One can travel by train today from Tokyo to Yamadera in less than five hours.
In 1689, Matsuo Basho made the journey by foot in four or five months, give or take a day or a week. Basho left behind the comforts of his thatched cottage in Fukagawa, his friends, and his students for an uncertain journey with his companion Sora. They arrived in Yamadera in late August. There, Basho and Sora climb the rocky steps to the mountain temple called Yamadera (山寺, lit. “Mountain Temple”), shedding each step of the way their human worries and cares, until even the wind had ceased and all was silent.
Beholding the beauty of the scene, all Basho heard was the sound of the cicada.
ah, the silence
sinking into the rocks
the voice of the cicada
iwa ni shimi-iru
semi no koe
Basho’s haiku is inspired by my own experience with cicadas in Kansas and elsewhere. It is a common experience shared by anyone who has heard the incessant high pitched cry. What they are saying and to whom is a mystery. Perhaps, spending 16 out of 17 years underground, they are happy to be set free, learning too soon that it is time to die.

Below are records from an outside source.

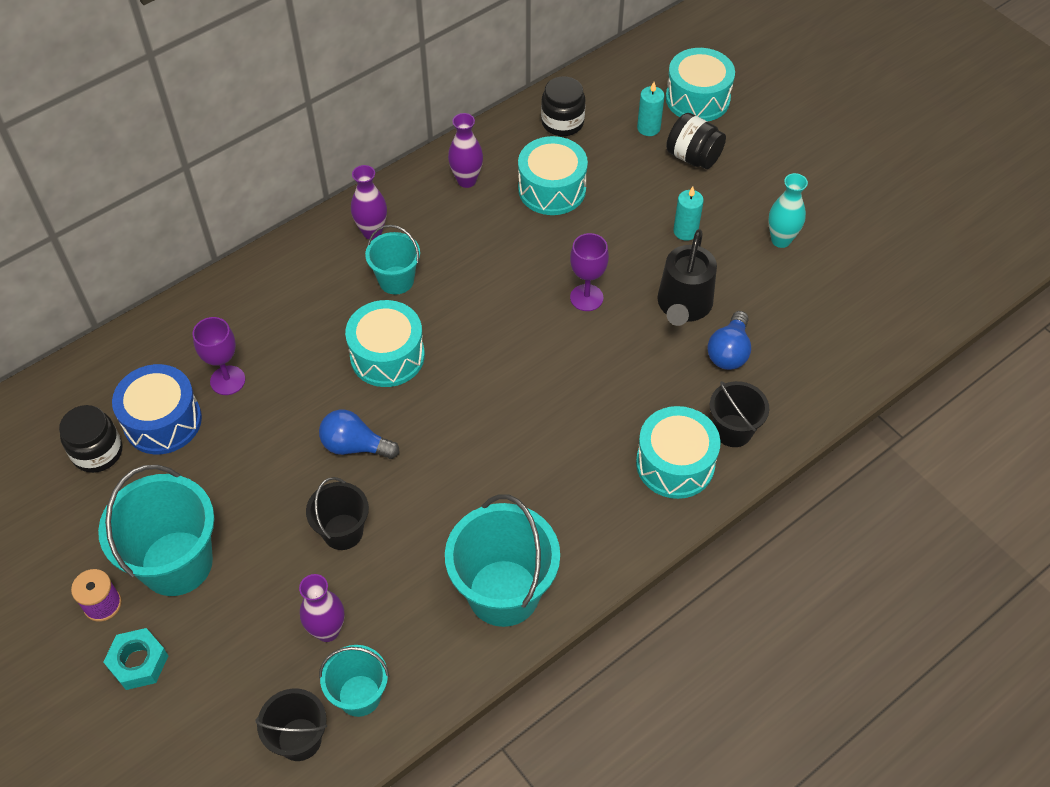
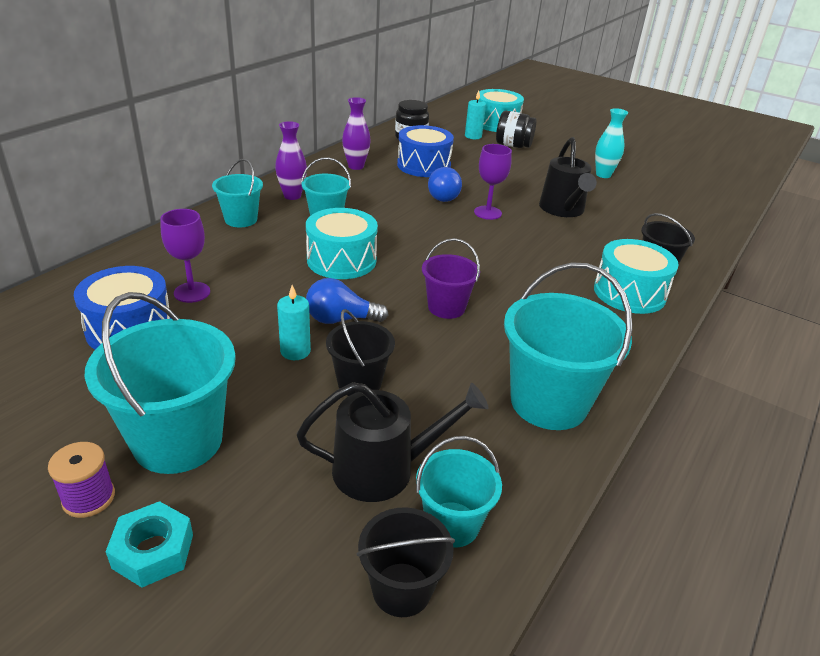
camera: 20 degrees left, 20 degrees down
black jar [59,405,122,473] -> none
purple vase [299,574,345,642] -> black watering can [297,382,488,502]
turquoise drum [518,136,588,215] -> blue drum [397,125,454,177]
turquoise candle [673,187,704,241] -> turquoise candle moved to [277,285,311,360]
blue light bulb [707,311,751,370] -> blue light bulb moved to [428,167,462,202]
none -> turquoise bucket [212,159,263,227]
none -> purple bucket [422,238,480,319]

Perhaps, I wonder is it the heat?
ah, in the heat of August,
from each and every tree
comes the cry the cicada
Notes on Translation
Shizukasa could also be “such silence”, the feeling of awe that comes across the traveler when the wind dies completely and one is left alone with the beauty of Nature.
Shimi-iru is literally “penetrating,” giving one the sense the cicadas have burrowed into the rocks to escape the heat. “Sinking” is more sublime, and suggestive of a Buddhist stage of meditation.
Semi no koe, at its simplest, is the voice of the cicada, but that doesn’t stop translators from adding a little spice with verbs like “shrill of the cicada” or “cry of the cicada”.